1 candidate will be elected to be secretary for AHUG.
Eric Boyer, GENCI
Eric is the HPC HPDA IA project manager at GENCI (“Grand Equipement National pour le Calcul Intensif”). The objective of his mission is mainly to serve the HPC project “Exascale-France”, supported by the EEC, which will lead to the commissioning of computing resources of exceptional size and based on sovereign technologies by 2024. He is responsible for GENCI’s participation in projects towards the ramp-up of France Exascale project (EUPEX https://eupex.eu and EPI https://www.european-processor-initiative.eu). Eric coordinates the national technology watch, bringing together experts from CEA, CNRS, Inria and national computing centers, focused on energy efficiency and the preparation of scientific communities He has been in charge of this effort since its initial setup in 2014.
He has been the Head of the High-Performance Computing Department at CINES from 2018 to 2021. Eric has a degree in applied mathematics and physics and an engineer degree in computer science.
Personal Statement of Interest: The French HPC community plays an important role in the Arm HPC ecosystem, and it matters to have it represented. The key role of the technology watch group, animated by GENCI is a matching vehicle to handle this objective.

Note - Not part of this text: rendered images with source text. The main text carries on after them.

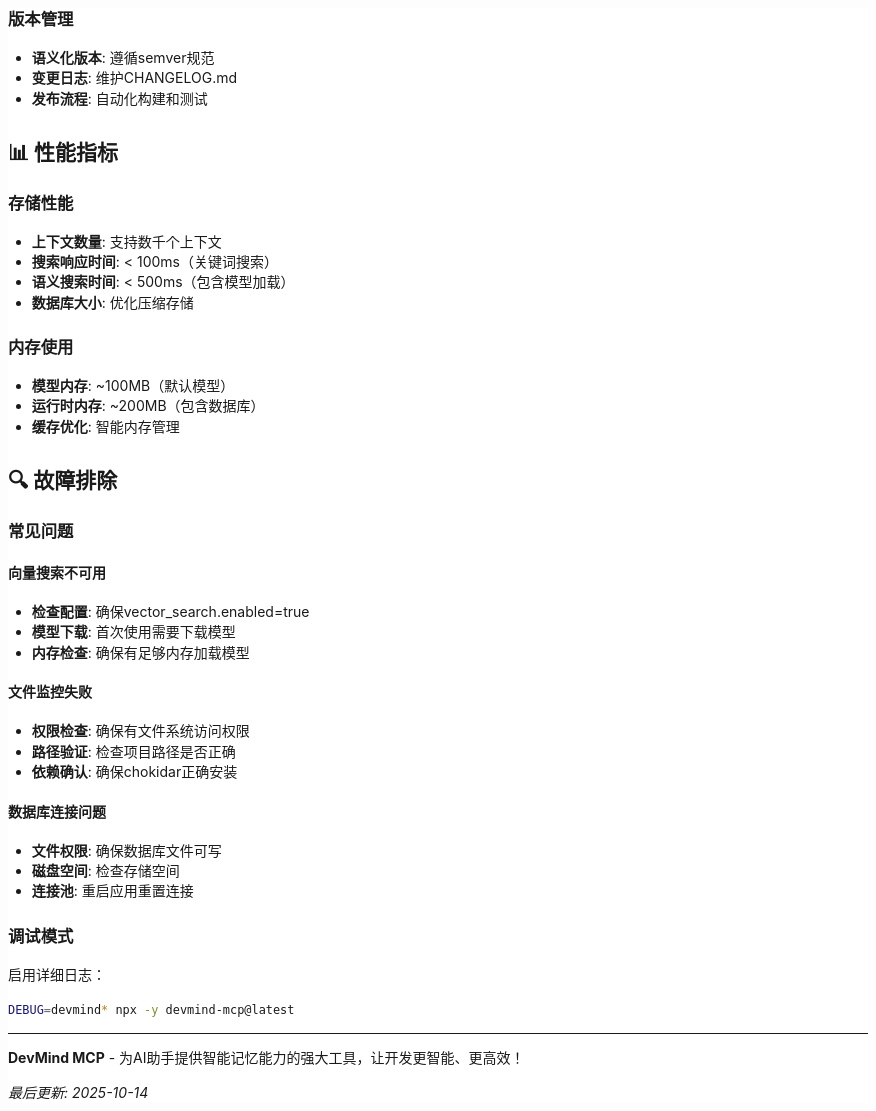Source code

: ### 版本管理
- **语义化版本**: 遵循semver规范
- **变更日志**: 维护CHANGELOG.md
- **发布流程**: 自动化构建和测试

## 📊 性能指标

### 存储性能
- **上下文数量**: 支持数千个上下文
- **搜索响应时间**: < 100ms（关键词搜索）
- **语义搜索时间**: < 500ms（包含模型加载）
- **数据库大小**: 优化压缩存储

### 内存使用
- **模型内存**: ~100MB（默认模型）
- **运行时内存**: ~200MB（包含数据库）
- **缓存优化**: 智能内存管理

## 🔍 故障排除

### 常见问题

#### 向量搜索不可用
- **检查配置**: 确保vector_search.enabled=true
- **模型下载**: 首次使用需要下载模型
- **内存检查**: 确保有足够内存加载模型

#### 文件监控失败
- **权限检查**: 确保有文件系统访问权限
- **路径验证**: 检查项目路径是否正确
- **依赖确认**: 确保chokidar正确安装

#### 数据库连接问题
- **文件权限**: 确保数据库文件可写
- **磁盘空间**: 检查存储空间
- **连接池**: 重启应用重置连接

### 调试模式

启用详细日志：
```bash
DEBUG=devmind* npx -y devmind-mcp@latest
```

---

**DevMind MCP** - 为AI助手提供智能记忆能力的强大工具，让开发更智能、更高效！

*最后更新: 2025-10-14*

Aaron Jezghani, Georgia Institute of Technology
Aaron earned his doctorate in physics from the University of Kentucky, where he studied neutron and nuclear beta decay as a precision test of the Standard Model. His research focused primarily on custom FPGA-based signal processing for particle detection, but he also contributed significantly to simulation and analysis code for x86 and GPU architectures. After finishing, he joined the Partnership for an Advanced Computing Environment (PACE) at Georgia Tech as a research computing facilitator, where he provided HPC training, wrote documentation, and supported user efforts. Aaron also works closely with faculty from the Center for Research into Novel Computing Hierarchies (CRNCH), supporting enterprise infrastructure and user workflows on the collection of post-Moore architectures. He has been an instructor for Georgia Tech’s Team Phoenix VIP course since 2020, and recently took on the role of instructor for the Future Computing with the Rogues Gallery VIP course. Currently, Aaron focuses his attention on improving access and experience to computational resources, especially emerging and cloud technologies. Outside of his work at Georgia Tech, he is an active member of the Association for Computing Machinery and volunteers his time to mentor students and researchers through programs such as Microsoft TEALS and Nvidia GPU Hackathons.

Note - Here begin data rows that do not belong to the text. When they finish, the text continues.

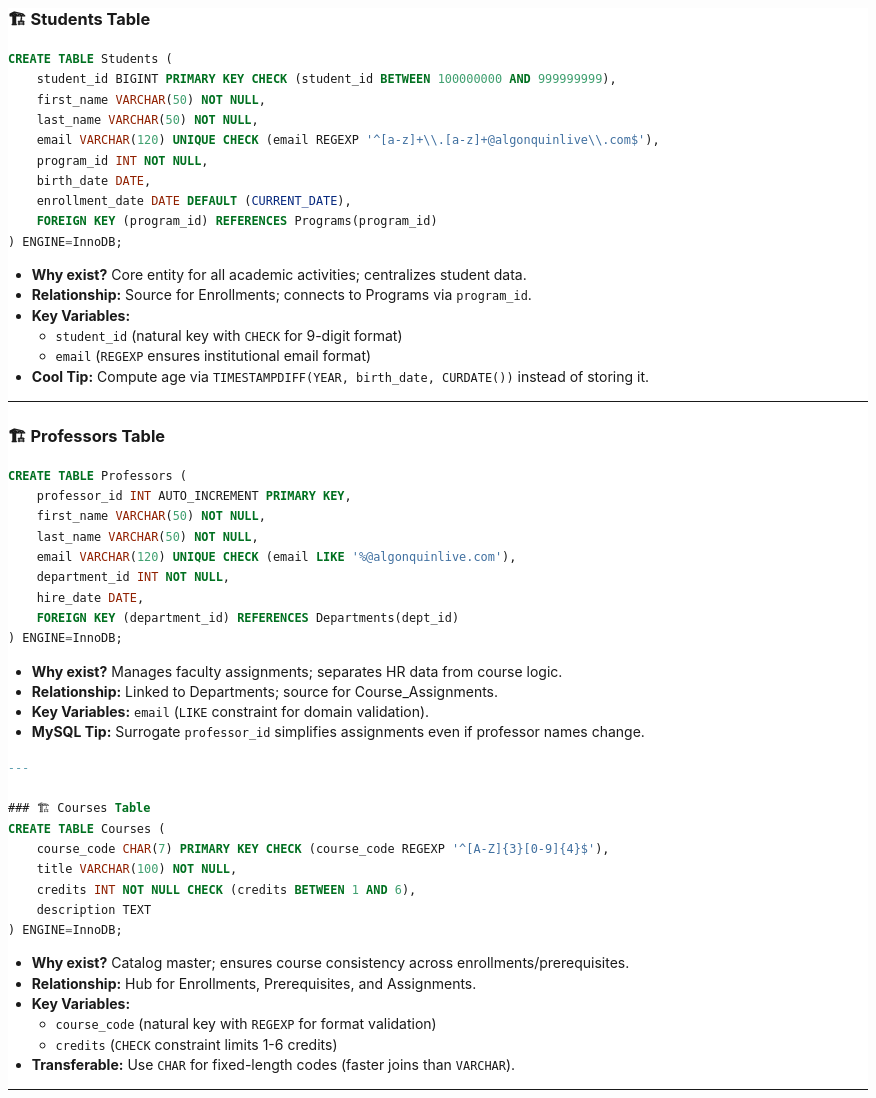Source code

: ### 🏗️ Students Table
```sql
CREATE TABLE Students (
    student_id BIGINT PRIMARY KEY CHECK (student_id BETWEEN 100000000 AND 999999999),
    first_name VARCHAR(50) NOT NULL,
    last_name VARCHAR(50) NOT NULL,
    email VARCHAR(120) UNIQUE CHECK (email REGEXP '^[a-z]+\\.[a-z]+@algonquinlive\\.com$'),
    program_id INT NOT NULL,
    birth_date DATE,
    enrollment_date DATE DEFAULT (CURRENT_DATE),
    FOREIGN KEY (program_id) REFERENCES Programs(program_id)
) ENGINE=InnoDB;
```
- **Why exist?** Core entity for all academic activities; centralizes student data.
- **Relationship:** Source for Enrollments; connects to Programs via `program_id`.
- **Key Variables:**  
    - `student_id` (natural key with `CHECK` for 9-digit format)  
    - `email` (`REGEXP` ensures institutional email format)
- **Cool Tip:** Compute age via `TIMESTAMPDIFF(YEAR, birth_date, CURDATE())` instead of storing it.
---

### 🏗️ Professors Table
```sql
CREATE TABLE Professors (
    professor_id INT AUTO_INCREMENT PRIMARY KEY,
    first_name VARCHAR(50) NOT NULL,
    last_name VARCHAR(50) NOT NULL,
    email VARCHAR(120) UNIQUE CHECK (email LIKE '%@algonquinlive.com'),
    department_id INT NOT NULL,
    hire_date DATE,
    FOREIGN KEY (department_id) REFERENCES Departments(dept_id)
) ENGINE=InnoDB;
```
- **Why exist?** Manages faculty assignments; separates HR data from course logic.
- **Relationship:** Linked to Departments; source for Course_Assignments.
- **Key Variables:** `email` (`LIKE` constraint for domain validation).
- **MySQL Tip:** Surrogate `professor_id` simplifies assignments even if professor names change.
```sql
---

### 🏗️ Courses Table
CREATE TABLE Courses (
    course_code CHAR(7) PRIMARY KEY CHECK (course_code REGEXP '^[A-Z]{3}[0-9]{4}$'),
    title VARCHAR(100) NOT NULL,
    credits INT NOT NULL CHECK (credits BETWEEN 1 AND 6),
    description TEXT
) ENGINE=InnoDB;
```
- **Why exist?** Catalog master; ensures course consistency across enrollments/prerequisites.
- **Relationship:** Hub for Enrollments, Prerequisites, and Assignments.
- **Key Variables:**  
    - `course_code` (natural key with `REGEXP` for format validation)  
    - `credits` (`CHECK` constraint limits 1-6 credits)
- **Transferable:** Use `CHAR` for fixed-length codes (faster joins than `VARCHAR`).
---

Personal Statement of Interest: One of my main goals in serving as a board member for AHUG is to advocate more strongly for the adoption of compelling technologies such as Arm processors for HPC and computational research. Georgia Tech currently hosts a variety of architectures ranging from the A9 processors in our instructional FPGA cluster to the Bluefield SmartNICs for accelerated network processing to the stand-alone A64FX testbed, and likely will begin broader support for various cloud architectures as researchers continue seeking improved efficiency and novel approaches to computing. As a board member, I could best join my on-campus efforts with the Arm community at large.